For the fiscal 2015 revenue of $8.2 billion was reported, down from $8.6 billion the previous year.
“Our case-ready and small-bird operations continued to deliver strong results in spite of challenges in the export markets, while the weakest chicken cutout in the past five years continued to impact the commodity segments of our business, as well as our Mexico operations,” stated Bill Lovette, CEO of Pilgrim’s.
“Despite the headwinds, our team managed to deliver margins that are above periods when prices were at similar levels. Our performance is commendable and strongly validates the benefits of our strategy.”
Lovette went on to say the company paid out $1.5 billion in a special dividend, acquired additional Mexican operation to “improve our geographic diversification and competitiveness in one of the strongest emerging markets” and repurchased $99.2 million in shares.
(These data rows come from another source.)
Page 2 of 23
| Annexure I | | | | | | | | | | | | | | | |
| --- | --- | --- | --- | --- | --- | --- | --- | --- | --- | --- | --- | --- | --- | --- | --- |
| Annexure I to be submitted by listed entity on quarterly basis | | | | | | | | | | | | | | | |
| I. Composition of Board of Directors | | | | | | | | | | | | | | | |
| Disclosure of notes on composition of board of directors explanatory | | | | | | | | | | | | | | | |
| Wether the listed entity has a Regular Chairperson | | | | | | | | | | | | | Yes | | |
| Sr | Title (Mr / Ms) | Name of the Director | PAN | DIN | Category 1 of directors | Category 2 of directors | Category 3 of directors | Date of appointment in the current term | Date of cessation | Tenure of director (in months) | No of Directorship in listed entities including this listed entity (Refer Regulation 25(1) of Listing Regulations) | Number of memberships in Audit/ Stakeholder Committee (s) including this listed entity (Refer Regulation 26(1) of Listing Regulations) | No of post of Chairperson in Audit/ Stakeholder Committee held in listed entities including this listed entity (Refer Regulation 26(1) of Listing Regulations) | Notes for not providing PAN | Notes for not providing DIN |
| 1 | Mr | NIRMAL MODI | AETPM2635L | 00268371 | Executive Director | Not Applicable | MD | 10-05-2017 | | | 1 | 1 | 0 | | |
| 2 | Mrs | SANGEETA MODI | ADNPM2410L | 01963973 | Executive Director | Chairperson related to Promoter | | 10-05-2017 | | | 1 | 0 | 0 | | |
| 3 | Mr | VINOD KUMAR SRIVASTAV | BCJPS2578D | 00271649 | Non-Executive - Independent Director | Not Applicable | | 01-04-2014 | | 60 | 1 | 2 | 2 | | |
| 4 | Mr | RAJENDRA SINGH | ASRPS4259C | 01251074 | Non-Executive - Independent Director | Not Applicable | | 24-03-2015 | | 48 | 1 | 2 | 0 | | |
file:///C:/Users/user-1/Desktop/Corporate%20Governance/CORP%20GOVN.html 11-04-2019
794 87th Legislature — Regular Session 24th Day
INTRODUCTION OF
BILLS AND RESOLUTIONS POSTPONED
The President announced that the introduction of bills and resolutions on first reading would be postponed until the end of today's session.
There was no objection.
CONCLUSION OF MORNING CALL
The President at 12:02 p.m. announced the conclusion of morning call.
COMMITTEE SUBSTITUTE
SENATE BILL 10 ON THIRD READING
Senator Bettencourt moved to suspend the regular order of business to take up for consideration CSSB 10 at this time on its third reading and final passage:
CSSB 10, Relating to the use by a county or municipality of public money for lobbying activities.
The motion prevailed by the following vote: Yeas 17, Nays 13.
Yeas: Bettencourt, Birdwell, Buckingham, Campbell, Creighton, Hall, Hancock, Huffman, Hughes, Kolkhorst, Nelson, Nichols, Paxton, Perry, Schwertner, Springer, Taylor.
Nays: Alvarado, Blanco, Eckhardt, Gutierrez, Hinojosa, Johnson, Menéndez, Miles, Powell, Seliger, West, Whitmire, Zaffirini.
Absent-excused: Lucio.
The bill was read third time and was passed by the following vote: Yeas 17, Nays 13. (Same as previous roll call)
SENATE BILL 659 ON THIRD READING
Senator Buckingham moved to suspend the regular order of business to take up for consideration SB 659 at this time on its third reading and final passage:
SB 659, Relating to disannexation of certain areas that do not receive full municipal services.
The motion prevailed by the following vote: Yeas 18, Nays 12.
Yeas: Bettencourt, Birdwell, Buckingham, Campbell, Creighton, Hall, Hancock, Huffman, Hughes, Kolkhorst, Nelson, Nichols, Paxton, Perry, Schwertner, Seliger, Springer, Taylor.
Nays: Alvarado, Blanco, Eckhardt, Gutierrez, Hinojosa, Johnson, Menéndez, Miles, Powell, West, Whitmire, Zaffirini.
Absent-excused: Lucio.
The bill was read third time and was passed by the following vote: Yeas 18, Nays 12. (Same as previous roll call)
The company’s stock price opened lower, at $19.99 per share in early morning trading, but had rebounded to over $21 by mid-morning.
“To further support these initiatives and maximize return on capital, we have approved a targeted capital spending deployment for 2016, which enhances our growth prospects, improves our ability to partner with key customers and supports their growth,” Lovette said.
“Additionally, our team has identified $185 million in operational improvements for 2016, to build on the over $1 billion in cumulative improvements we have made to the business in the last five years. We are committed to reinvesting our strong cash flow generation back into the business with the goal of more closely aligning with this strategy and optimizing our capital allocation, while remaining on track on the relentless pursuit of operational excellence.”
The Greeley, Colo.-based JBS USA Holdings, Inc. holds a 75.3 percent controlling interest in Pilgrim’s Pride Corporation.